Stored data entries

────────────────────────────────────────

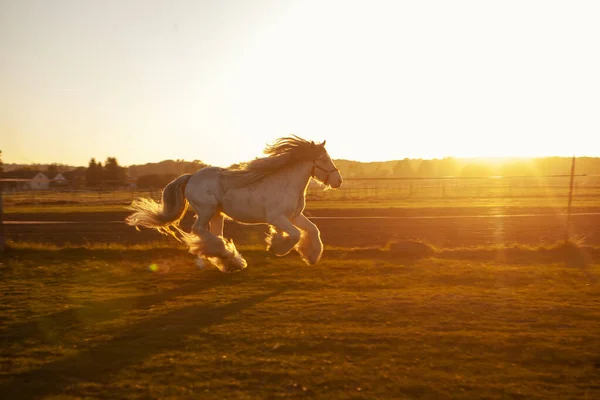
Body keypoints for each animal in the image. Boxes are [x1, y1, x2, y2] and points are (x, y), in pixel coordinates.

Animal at [125, 137, 342, 272]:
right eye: (324, 159)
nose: (338, 181)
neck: (286, 183)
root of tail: (191, 177)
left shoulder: (294, 216)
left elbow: (313, 230)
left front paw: (311, 256)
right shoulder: (277, 217)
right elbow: (295, 235)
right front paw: (276, 246)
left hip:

────────────────────────────────────────

Work item: Your answer must consist solely of the lines from the one containing "right shoulder: (277, 217)" through the last line of the entries, reproduced exactly.

Task result:
right shoulder: (277, 217)
right elbow: (295, 235)
right front paw: (276, 246)
left hip:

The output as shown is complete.